Note: Ignore the errors either in thought or language.
Every morning I have to turn on to Cemetery Road to get to work and each and every morning I'm always a little depressed. Usually, I'm too tired or too late to really think about it but the thoughts of sadness pop into my head. When it comes to lunch time, I always ponder the name of the road and the little cemetery that rests next to it.
Every morning, a dumb driver or two passes me up at forty mph on the right hand side and on the shoulder. I have to wait for oncoming traffic to pass so I can turn on to that depressing road. They don't want to wait. These dumb asses don't care if it is dangerous. I always honk my horn and sometimes I flash my lights. Other mornings I flip them the bird. I think it just pisses them off if they are paying attention.
Dead possums and skunks are always squished and I swerve to try and avoid the remains. I used to see a bunch of dogs but now they are gone. I'm not sure what happened to them. They were ugly creatures.
It's a thirty mph zone on Cemetery road but most people go at least forty five or fifty. The road is narrow and dangerous for anything above thirty. Nobody seems to care.
So what is my point? Why am I sharing this? I don't know. It's probably a sign to change jobs. In the grand scheme of things this is a life message that should not be ignored. The signs are there. They are shown to me every work day.
Something is wrong with this picture.
What happened to common sense? I was driving home from work the other day and some teenager who was on his cell phone was crossing the street. Cars were very close to this moron. He did not look both ways. He did not seem to care. A car or two slowed down and the teen who should have known better lived another day.
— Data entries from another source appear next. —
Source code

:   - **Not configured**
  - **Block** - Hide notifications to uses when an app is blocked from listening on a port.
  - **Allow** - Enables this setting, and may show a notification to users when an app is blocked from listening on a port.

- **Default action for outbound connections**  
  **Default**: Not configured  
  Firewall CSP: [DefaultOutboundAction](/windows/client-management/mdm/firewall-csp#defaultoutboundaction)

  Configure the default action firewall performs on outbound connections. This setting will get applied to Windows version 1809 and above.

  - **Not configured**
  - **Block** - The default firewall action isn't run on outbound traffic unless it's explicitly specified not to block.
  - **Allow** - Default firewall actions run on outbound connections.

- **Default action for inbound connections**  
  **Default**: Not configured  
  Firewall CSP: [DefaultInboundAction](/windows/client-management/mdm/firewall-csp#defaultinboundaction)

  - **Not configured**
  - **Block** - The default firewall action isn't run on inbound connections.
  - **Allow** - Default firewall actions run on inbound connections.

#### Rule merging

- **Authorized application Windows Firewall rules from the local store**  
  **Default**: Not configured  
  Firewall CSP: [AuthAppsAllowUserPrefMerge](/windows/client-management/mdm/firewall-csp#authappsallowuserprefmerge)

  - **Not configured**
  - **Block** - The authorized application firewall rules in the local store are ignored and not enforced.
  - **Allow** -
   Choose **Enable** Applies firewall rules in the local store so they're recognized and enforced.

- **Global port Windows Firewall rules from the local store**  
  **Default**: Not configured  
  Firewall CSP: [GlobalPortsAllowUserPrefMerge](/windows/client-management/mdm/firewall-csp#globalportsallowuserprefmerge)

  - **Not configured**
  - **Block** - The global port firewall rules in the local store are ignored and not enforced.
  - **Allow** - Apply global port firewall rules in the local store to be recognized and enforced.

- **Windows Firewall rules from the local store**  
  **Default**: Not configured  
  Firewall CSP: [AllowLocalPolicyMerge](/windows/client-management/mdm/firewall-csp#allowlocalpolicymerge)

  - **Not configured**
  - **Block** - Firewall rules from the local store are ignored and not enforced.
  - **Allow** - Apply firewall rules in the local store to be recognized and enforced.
Another incident happened with some teenage girl who was standing on the painted line getting ready to cross the street. She looked both ways but was standing in the middle of the road. I censored myself here. I meant to say...standing in the middle of the fucking road. Ah yes, that feels better.
Don't think I don't hold back while I'm in my car. The swear words start flying. The so-called "bad" words. Why are words bad? I don't get it. Why can't we say bad words when we are little but are perfectly fine when we are adults (or more or less fine)? I think if you get As in English classes you can say what words you want in English.
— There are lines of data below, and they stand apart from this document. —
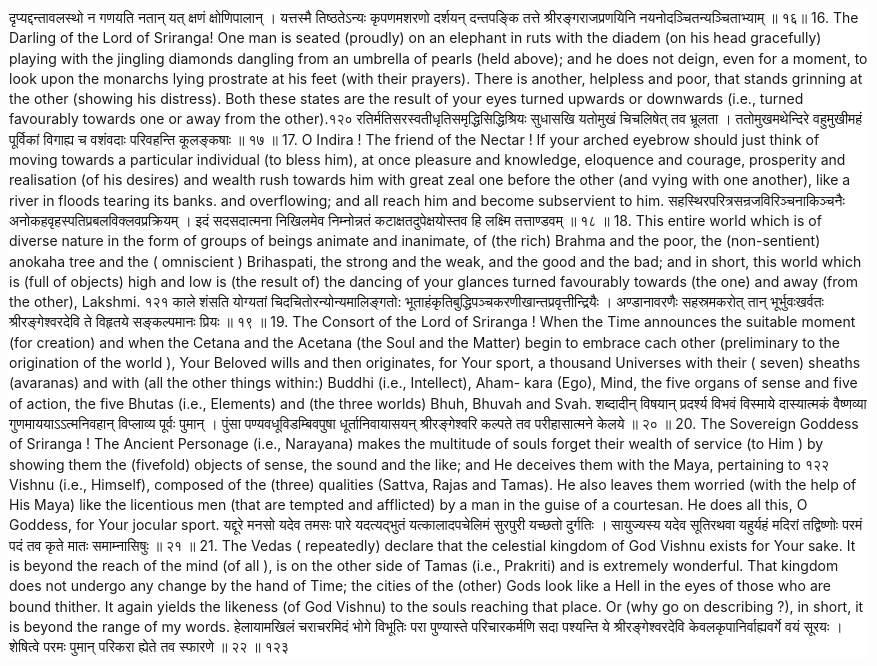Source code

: दृप्यद्दन्तावलस्थो न गणयति नतान् यत् क्षणं क्षोणिपालान् । यत्तस्मै तिष्ठतेऽन्यः कृपणमशरणो दर्शयन् दन्तपङ्कि 
तत्ते श्रीरङ्गराजप्रणयिनि नयनोदञ्चितन्यञ्चिताभ्याम् ॥ १६॥ 
16. The Darling of the Lord of Sriranga! One man is seated (proudly) on an elephant in ruts with the diadem (on his head gracefully) playing with the jingling diamonds dangling from an umbrella of pearls (held above); and he does not deign, even for a moment, to look upon the monarchs lying prostrate at his feet (with their prayers). There is another, helpless and poor, that stands grinning at the other (showing his distress). 
Both these states are the result of your eyes turned upwards or downwards (i.e., turned favourably towards one or away from the other).१२० 
रतिर्मतिसरस्वतीधृतिसमृद्धिसिद्धिश्रियः 
सुधासखि यतोमुखं चिचलिषेत् तव भ्रूलता । ततोमुखमथेन्दिरे वहुमुखीमहं पूर्विकां 
विगाह्य च वशंवदाः परिवहन्ति कूलङ्कषाः ॥ १७ ॥ 
17. O Indira ! The friend of the Nectar ! If your arched eyebrow should just think of moving towards a particular individual (to bless him), at once pleasure and knowledge, eloquence and courage, prosperity and realisation (of his desires) and wealth rush towards him with great zeal one before the other (and vying with one another), like a river in floods tearing its banks. and overflowing; and all reach him and become subservient to him. 
सहस्थिरपरित्रसन्रजविरिञ्चनाकिञ्चनैः 
अनोकहवृहस्पतिप्रबलविक्लवप्रक्रियम् । 
इदं सदसदात्मना निखिलमेव निम्नोन्नतं 
कटाक्षतदुपेक्षयोस्तव हि लक्ष्मि तत्ताण्डवम् ॥ १८ ॥ 
18. This entire world which is of diverse nature in the form of groups of beings animate and inanimate, of (the rich) Brahma and the poor, the (non-sentient) anokaha tree and the ( omniscient ) Brihaspati, the strong and the weak, and the good and the bad; and in short, this world which is (full of objects) high and low is (the result of) the dancing of your glances turned favourably towards (the one) and away (from the other), Lakshmi. 
१२१ 
काले शंसति योग्यतां चिदचितोरन्योन्यमालिङ्गतो: 
भूताहंकृतिबुद्धिपञ्चकरणीखान्तप्रवृत्तीन्द्रियैः । अण्डानावरणैः सहस्रमकरोत् तान् भूर्भुवःखर्वतः 
श्रीरङ्गेश्वरदेवि ते विहृतये सङ्कल्पमानः प्रियः ॥ १९ ॥ 
19. The Consort of the Lord of Sriranga ! When the Time announces the suitable moment (for creation) and when the Cetana and the Acetana (the Soul and the Matter) begin to embrace cach other (preliminary to the origination of the world ), Your Beloved wills and then originates, for Your sport, a thousand Universes with their ( seven) sheaths (avaranas) and with (all the other things within:) Buddhi (i.e., Intellect), Aham- kara (Ego), Mind, the five organs of sense and five of action, the five Bhutas (i.e., Elements) and (the three worlds) Bhuh, Bhuvah and Svah. 
शब्दादीन् विषयान् प्रदर्श्य विभवं विस्माये दास्यात्मकं 
वैष्णव्या गुणमाययाऽऽत्मनिवहान् विप्लाव्य पूर्वः पुमान् । पुंसा पण्यवधूविडम्बिवपुषा धूर्तानिवायासयन् 
श्रीरङ्गेश्वरि कल्पते तव परीहासात्मने केलये ॥ २० ॥ 
20. The Sovereign Goddess of Sriranga ! The Ancient Personage (i.e., Narayana) makes the multitude of souls forget their wealth of service (to Him ) by showing them the (fivefold) objects of sense, the sound and the like; and He deceives them with the Maya, pertaining to 
१२२ 
Vishnu (i.e., Himself), composed of the (three) qualities (Sattva, Rajas and Tamas). He also leaves them worried (with the help of His Maya) like the licentious men (that are tempted and afflicted) by a man in the guise of a courtesan. He does all this, O Goddess, for Your jocular sport. 
यद्दूरे मनसो यदेव तमसः पारे यदत्यद्भुतं 
यत्कालादपचेलिमं सुरपुरी यच्छतो दुर्गतिः । सायुज्यस्य यदेव सूतिरथवा यहुर्यहं मदिरां 
तद्विष्णोः परमं पदं तव कृते मातः समाम्नासिषुः ॥ २१ ॥ 
21. The Vedas ( repeatedly) declare that the celestial kingdom of God Vishnu exists for Your sake. It is beyond the reach of the mind (of all ), is on the other side of Tamas (i.e., Prakriti) and is extremely wonderful. That kingdom does not undergo any change by the hand of Time; the cities of the (other) Gods look like a Hell in the eyes of those who are bound thither. It again yields the likeness (of God Vishnu) to the souls reaching that place. Or (why go on describing ?), in short, it is beyond the range of my words. 
हेलायामखिलं चराचरमिदं भोगे विभूतिः परा 
पुण्यास्ते परिचारकर्मणि सदा पश्यन्ति ये 
श्रीरङ्गेश्वरदेवि केवलकृपानिर्वाह्यवर्गे वयं 
सूरयः । 
शेषित्वे परमः पुमान् परिकरा ह्येते तव स्फारणे ॥ २२ ॥ 
१२३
I was at the movies last night and a bunch of dumb asses got in to the movie and they started talking. Then later on some dude out of the same group was talking on his phone. I didn't say anything. I thought it though. I was afraid. Maybe they are in some sort of cartel and I didn't want to die because I wanted silence while I watched Arthur. It wasn't worth it, but I was pissed.
Oh well...At least life gives me stuff to write about.